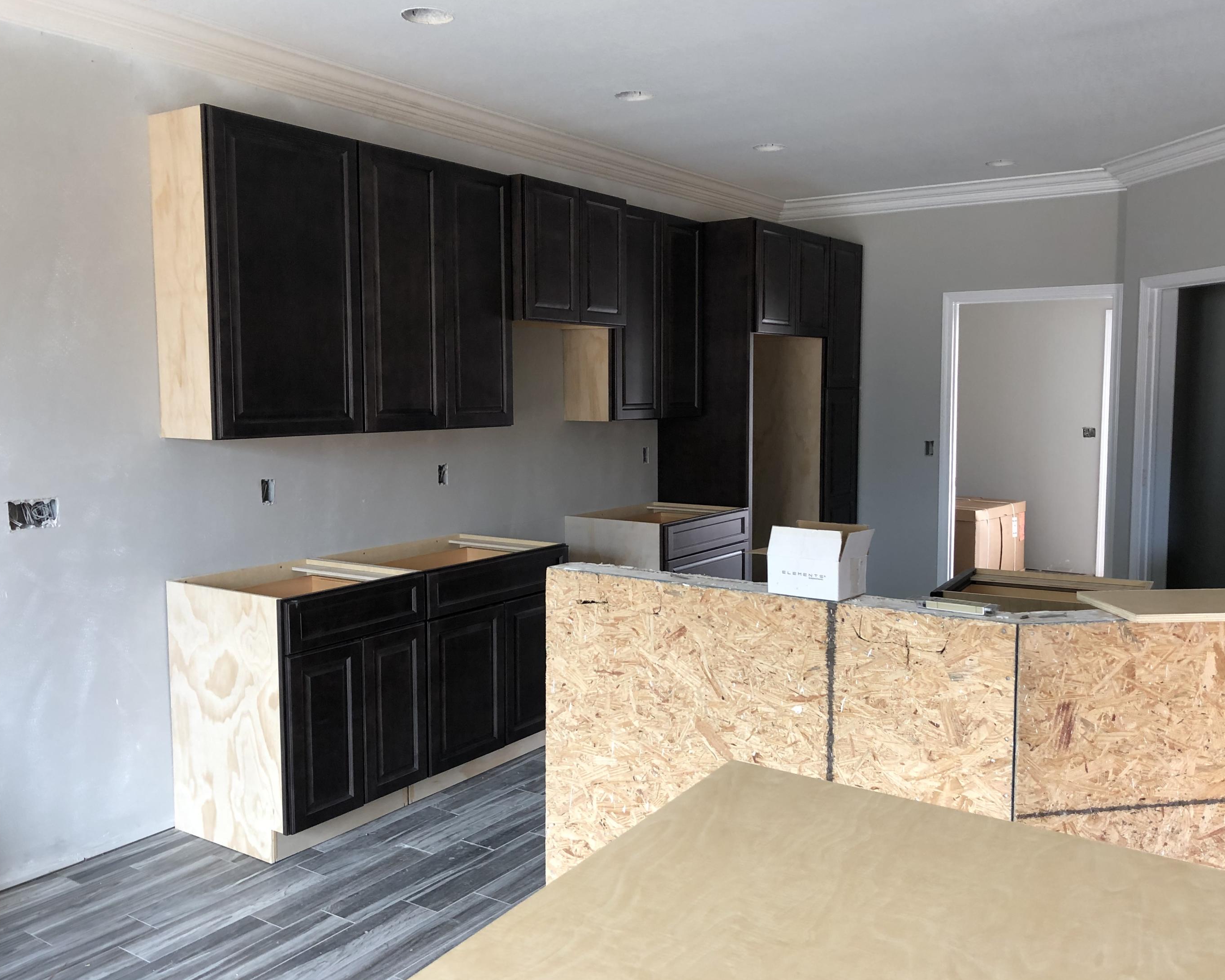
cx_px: 652
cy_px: 492
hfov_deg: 58.7
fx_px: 1088
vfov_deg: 48.5
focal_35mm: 30
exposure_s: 1/20
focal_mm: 3.99
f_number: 1.8
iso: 40
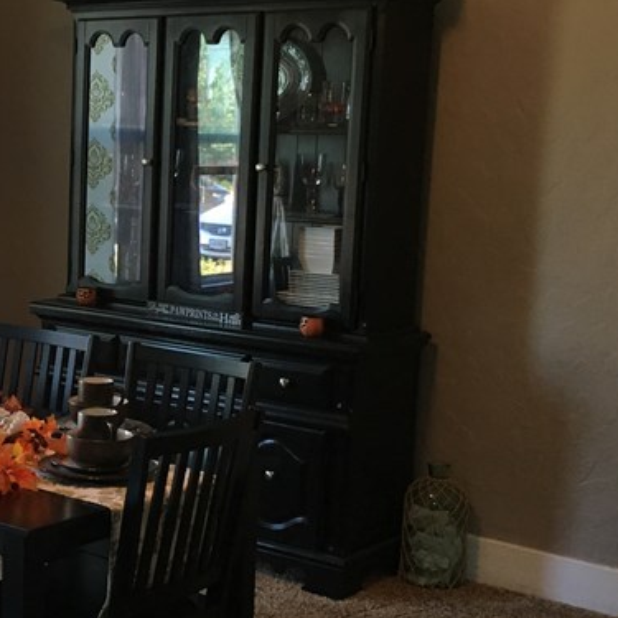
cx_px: -16
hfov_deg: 23.5
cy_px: 333
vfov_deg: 24.6
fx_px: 1414
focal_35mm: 70
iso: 100
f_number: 2.2
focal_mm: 4.15
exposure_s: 1/30
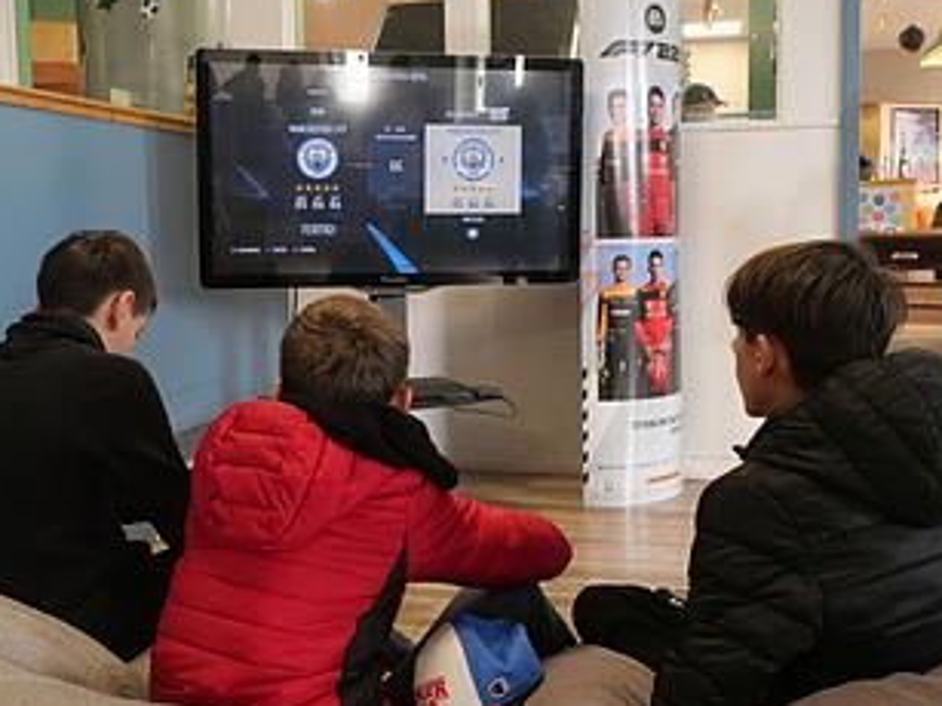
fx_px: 1061
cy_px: 316
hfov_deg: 47.8
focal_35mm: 39
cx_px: 430
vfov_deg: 36.8
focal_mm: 17
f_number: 11
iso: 3200
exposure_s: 1/30
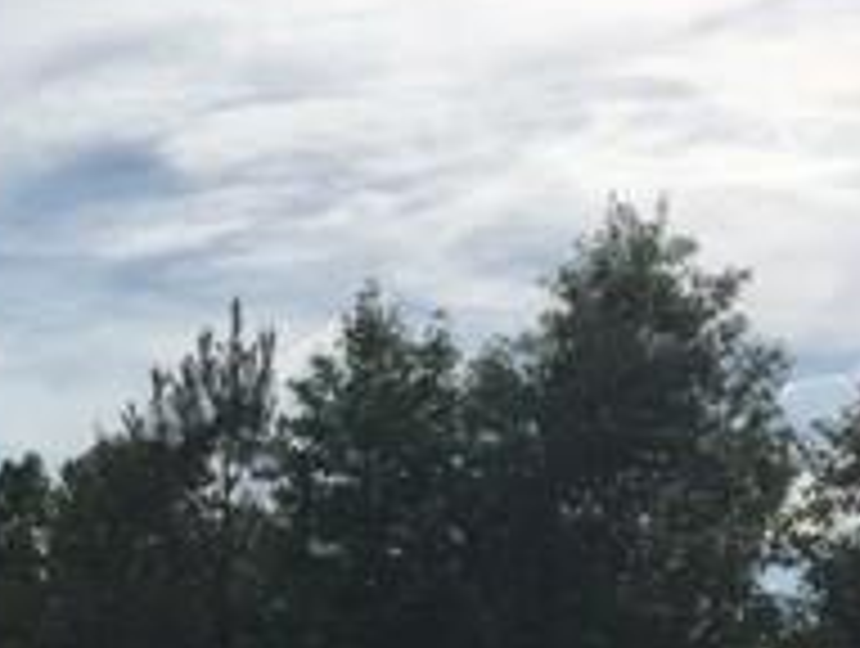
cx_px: 5
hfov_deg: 19.6
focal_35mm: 97
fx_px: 2414
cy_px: 585
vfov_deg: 15.1
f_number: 2.2
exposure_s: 1/4808
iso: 25
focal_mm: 4.15
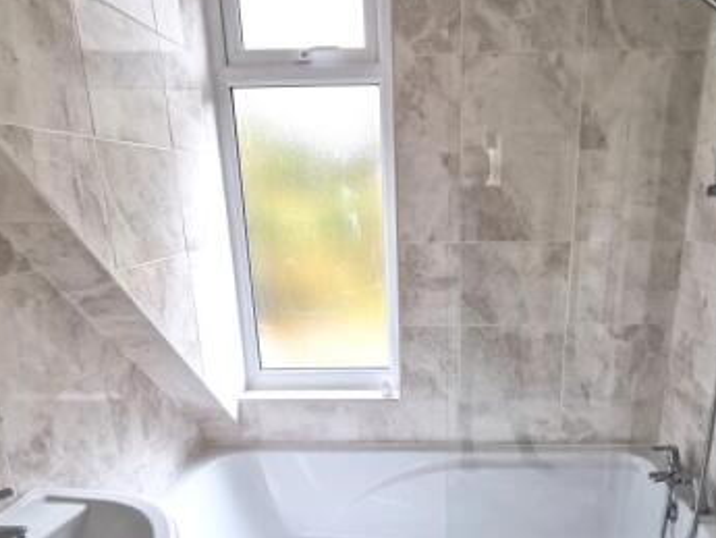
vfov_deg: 50.4
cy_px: 362
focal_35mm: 27
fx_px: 559
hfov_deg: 64.8
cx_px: 422
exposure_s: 1/50
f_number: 2.2
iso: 160
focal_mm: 2.35
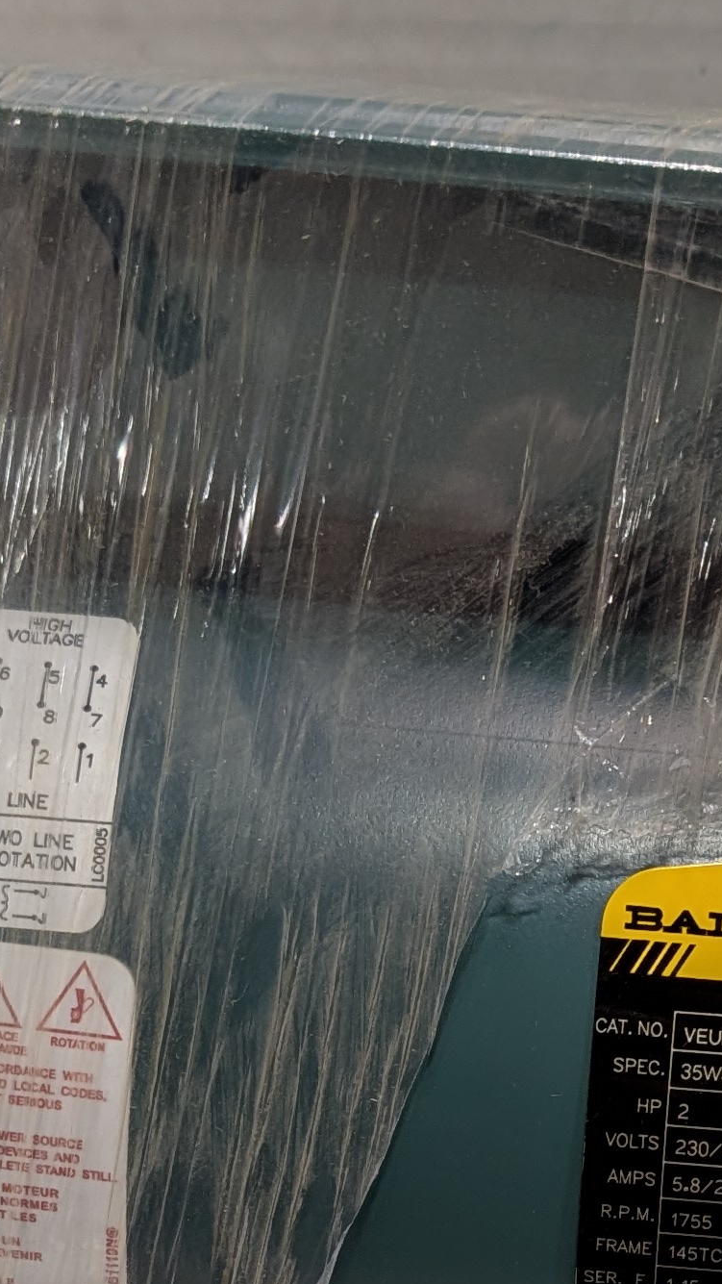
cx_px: 618
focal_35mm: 80
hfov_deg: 15.0
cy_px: 1405
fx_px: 2723
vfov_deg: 24.7
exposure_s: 1/28.3
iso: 23
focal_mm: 6.9
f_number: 1.68
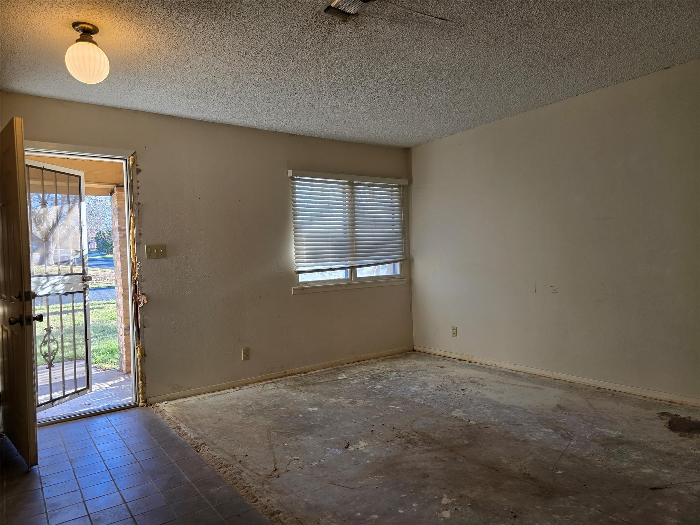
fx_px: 465
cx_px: 350
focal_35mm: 23
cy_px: 262
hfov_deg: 73.9
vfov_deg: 58.9
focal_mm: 6.3
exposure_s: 1/120
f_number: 1.7
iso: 50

■ ■ ■ ■

All of the data gets printed again exactly; the pictures do not.

RESPONSE TO THE EXERCISE:
cx_px: 652
cy_px: 492
hfov_deg: 58.7
fx_px: 1088
vfov_deg: 48.5
focal_35mm: 30
exposure_s: 1/20
focal_mm: 3.99
f_number: 1.8
iso: 40
cx_px: -16
hfov_deg: 23.5
cy_px: 333
vfov_deg: 24.6
fx_px: 1414
focal_35mm: 70
iso: 100
f_number: 2.2
focal_mm: 4.15
exposure_s: 1/30
fx_px: 1061
cy_px: 316
hfov_deg: 47.8
focal_35mm: 39
cx_px: 430
vfov_deg: 36.8
focal_mm: 17
f_number: 11
iso: 3200
exposure_s: 1/30
cx_px: 5
hfov_deg: 19.6
focal_35mm: 97
fx_px: 2414
cy_px: 585
vfov_deg: 15.1
f_number: 2.2
exposure_s: 1/4808
iso: 25
focal_mm: 4.15
vfov_deg: 50.4
cy_px: 362
focal_35mm: 27
fx_px: 559
hfov_deg: 64.8
cx_px: 422
exposure_s: 1/50
f_number: 2.2
iso: 160
focal_mm: 2.35
cx_px: 618
focal_35mm: 80
hfov_deg: 15.0
cy_px: 1405
fx_px: 2723
vfov_deg: 24.7
exposure_s: 1/28.3
iso: 23
focal_mm: 6.9
f_number: 1.68
fx_px: 465
cx_px: 350
focal_35mm: 23
cy_px: 262
hfov_deg: 73.9
vfov_deg: 58.9
focal_mm: 6.3
exposure_s: 1/120
f_number: 1.7
iso: 50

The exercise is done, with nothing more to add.